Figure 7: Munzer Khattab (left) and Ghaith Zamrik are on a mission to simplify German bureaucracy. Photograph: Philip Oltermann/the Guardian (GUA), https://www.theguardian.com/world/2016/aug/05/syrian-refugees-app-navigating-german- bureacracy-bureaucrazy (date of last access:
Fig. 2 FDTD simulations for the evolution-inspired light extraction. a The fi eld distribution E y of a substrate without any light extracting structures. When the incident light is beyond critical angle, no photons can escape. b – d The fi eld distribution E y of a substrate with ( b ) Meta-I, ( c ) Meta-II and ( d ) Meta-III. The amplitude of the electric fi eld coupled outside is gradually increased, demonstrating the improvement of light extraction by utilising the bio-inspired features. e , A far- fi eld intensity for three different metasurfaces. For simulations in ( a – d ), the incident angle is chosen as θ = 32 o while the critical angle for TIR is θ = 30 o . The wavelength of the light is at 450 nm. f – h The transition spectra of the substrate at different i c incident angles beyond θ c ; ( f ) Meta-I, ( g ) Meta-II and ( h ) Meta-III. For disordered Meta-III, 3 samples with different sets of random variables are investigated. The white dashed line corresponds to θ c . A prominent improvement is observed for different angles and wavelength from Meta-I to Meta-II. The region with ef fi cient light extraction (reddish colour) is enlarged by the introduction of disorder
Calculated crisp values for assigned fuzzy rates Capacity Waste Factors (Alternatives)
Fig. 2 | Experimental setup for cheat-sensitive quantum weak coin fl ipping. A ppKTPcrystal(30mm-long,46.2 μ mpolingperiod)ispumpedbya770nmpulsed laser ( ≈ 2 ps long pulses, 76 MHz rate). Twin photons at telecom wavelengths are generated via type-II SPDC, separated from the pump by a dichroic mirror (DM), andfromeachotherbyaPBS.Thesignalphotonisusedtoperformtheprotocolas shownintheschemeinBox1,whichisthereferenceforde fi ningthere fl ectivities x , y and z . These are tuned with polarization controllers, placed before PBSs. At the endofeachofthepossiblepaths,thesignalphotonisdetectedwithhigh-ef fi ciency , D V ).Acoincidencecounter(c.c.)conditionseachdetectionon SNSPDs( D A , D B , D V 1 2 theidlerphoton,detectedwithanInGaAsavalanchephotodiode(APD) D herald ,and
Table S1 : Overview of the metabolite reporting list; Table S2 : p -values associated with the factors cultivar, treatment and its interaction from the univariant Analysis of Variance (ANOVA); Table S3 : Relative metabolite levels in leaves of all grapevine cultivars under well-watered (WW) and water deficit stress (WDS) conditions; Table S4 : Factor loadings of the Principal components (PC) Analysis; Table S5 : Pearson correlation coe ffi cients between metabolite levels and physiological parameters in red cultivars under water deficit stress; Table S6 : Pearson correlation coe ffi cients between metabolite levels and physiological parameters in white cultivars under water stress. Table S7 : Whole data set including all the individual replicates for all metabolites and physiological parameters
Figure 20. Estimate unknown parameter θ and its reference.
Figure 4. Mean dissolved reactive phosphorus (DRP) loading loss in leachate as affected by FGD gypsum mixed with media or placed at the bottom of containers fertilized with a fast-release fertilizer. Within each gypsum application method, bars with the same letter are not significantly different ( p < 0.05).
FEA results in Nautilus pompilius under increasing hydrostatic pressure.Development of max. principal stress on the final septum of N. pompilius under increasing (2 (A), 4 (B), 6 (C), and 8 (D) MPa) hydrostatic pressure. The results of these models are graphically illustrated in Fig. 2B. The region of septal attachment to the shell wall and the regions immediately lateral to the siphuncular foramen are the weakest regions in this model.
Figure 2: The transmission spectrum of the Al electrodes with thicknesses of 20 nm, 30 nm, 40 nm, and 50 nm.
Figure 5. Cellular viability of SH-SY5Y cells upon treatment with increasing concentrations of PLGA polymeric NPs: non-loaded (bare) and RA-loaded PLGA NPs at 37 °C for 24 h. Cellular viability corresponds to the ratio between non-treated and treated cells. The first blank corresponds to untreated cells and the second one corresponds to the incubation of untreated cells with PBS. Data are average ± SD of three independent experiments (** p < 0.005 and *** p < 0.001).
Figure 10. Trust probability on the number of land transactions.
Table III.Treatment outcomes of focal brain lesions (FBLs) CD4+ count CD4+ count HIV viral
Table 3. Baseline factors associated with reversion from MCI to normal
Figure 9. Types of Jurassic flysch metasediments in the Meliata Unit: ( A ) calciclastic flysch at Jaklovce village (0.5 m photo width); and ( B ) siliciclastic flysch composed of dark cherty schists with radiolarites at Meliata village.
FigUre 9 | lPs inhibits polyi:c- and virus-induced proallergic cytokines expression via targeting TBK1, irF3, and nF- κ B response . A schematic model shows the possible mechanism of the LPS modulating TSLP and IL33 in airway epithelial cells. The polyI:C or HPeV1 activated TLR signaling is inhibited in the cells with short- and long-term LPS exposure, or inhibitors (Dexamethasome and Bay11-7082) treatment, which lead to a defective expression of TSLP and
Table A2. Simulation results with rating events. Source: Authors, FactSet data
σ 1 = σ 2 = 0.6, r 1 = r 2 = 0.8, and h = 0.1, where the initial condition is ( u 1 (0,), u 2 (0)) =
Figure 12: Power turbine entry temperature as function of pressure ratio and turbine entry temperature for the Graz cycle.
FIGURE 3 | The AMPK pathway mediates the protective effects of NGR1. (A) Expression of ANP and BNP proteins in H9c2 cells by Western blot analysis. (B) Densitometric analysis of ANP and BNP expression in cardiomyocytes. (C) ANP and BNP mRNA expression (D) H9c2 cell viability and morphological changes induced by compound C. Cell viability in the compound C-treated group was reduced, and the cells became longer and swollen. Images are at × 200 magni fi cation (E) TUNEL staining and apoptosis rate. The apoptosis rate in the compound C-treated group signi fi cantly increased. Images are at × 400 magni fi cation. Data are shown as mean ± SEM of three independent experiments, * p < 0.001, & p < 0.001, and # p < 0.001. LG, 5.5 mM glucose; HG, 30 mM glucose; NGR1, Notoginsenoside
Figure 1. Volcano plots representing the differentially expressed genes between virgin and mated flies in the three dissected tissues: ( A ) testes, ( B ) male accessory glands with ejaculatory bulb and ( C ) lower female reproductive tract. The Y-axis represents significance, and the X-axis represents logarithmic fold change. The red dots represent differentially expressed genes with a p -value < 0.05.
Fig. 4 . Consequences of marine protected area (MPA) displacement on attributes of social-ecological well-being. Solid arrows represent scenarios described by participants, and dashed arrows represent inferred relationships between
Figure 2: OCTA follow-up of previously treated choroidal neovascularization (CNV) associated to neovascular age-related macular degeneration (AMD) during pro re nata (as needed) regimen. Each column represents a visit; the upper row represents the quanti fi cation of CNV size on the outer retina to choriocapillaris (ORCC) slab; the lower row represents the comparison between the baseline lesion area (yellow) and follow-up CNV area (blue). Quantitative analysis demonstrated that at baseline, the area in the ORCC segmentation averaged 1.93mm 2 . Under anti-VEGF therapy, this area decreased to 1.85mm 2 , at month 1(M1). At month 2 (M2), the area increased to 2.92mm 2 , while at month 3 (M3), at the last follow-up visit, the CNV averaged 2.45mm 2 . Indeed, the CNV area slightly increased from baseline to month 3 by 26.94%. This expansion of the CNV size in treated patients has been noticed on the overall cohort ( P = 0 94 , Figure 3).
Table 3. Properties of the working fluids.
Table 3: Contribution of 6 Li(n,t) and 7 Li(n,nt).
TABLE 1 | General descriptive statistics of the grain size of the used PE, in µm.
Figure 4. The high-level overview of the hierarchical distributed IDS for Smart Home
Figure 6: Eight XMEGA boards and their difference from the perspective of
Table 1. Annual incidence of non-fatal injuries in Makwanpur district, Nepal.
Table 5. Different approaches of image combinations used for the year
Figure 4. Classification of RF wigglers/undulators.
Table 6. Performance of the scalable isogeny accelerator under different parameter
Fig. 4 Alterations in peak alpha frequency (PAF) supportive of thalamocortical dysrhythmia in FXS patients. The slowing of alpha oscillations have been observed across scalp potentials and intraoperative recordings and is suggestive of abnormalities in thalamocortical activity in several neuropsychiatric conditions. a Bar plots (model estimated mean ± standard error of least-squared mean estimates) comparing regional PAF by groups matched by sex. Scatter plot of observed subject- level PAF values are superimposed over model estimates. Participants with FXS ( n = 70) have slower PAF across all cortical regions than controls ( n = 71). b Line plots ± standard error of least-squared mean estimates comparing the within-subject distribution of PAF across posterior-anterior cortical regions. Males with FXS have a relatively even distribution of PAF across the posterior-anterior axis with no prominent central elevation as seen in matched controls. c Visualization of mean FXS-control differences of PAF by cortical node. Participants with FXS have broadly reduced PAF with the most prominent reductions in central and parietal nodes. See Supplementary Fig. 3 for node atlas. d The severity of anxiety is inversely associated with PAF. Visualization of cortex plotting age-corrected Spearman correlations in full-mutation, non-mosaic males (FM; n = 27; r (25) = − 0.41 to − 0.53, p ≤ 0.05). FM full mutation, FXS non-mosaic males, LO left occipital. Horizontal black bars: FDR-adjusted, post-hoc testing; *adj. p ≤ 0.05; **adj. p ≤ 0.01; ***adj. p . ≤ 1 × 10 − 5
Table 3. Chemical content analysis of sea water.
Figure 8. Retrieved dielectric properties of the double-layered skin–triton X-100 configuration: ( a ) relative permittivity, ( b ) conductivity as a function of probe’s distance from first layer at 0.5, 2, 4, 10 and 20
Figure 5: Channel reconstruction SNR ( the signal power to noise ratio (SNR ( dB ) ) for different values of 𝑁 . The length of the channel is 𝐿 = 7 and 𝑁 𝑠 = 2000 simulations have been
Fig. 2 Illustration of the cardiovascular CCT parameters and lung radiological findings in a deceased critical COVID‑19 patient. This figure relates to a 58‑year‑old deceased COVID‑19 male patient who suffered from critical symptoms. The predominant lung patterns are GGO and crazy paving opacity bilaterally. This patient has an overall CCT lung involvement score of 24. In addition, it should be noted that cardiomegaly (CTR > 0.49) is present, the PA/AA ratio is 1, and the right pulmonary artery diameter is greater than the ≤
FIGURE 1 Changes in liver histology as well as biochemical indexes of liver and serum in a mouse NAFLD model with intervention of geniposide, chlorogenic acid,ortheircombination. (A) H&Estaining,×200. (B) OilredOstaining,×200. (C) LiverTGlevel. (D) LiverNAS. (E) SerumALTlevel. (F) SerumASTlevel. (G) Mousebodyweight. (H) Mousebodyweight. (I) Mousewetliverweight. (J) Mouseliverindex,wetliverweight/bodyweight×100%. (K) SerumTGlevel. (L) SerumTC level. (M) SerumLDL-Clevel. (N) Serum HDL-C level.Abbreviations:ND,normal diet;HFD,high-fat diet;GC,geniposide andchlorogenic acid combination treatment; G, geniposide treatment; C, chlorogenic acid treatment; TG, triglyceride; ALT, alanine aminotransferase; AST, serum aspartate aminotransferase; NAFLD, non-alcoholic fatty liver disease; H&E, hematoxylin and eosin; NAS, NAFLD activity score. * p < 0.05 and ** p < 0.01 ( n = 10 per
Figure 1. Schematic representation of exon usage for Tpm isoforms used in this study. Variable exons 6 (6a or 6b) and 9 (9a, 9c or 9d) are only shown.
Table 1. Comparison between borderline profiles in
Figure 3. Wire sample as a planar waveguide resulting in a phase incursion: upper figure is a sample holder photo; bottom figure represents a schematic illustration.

Action item:
Going over every line of the entries, tally those containing the string "corresponds" and report only the figure.

Task response:
2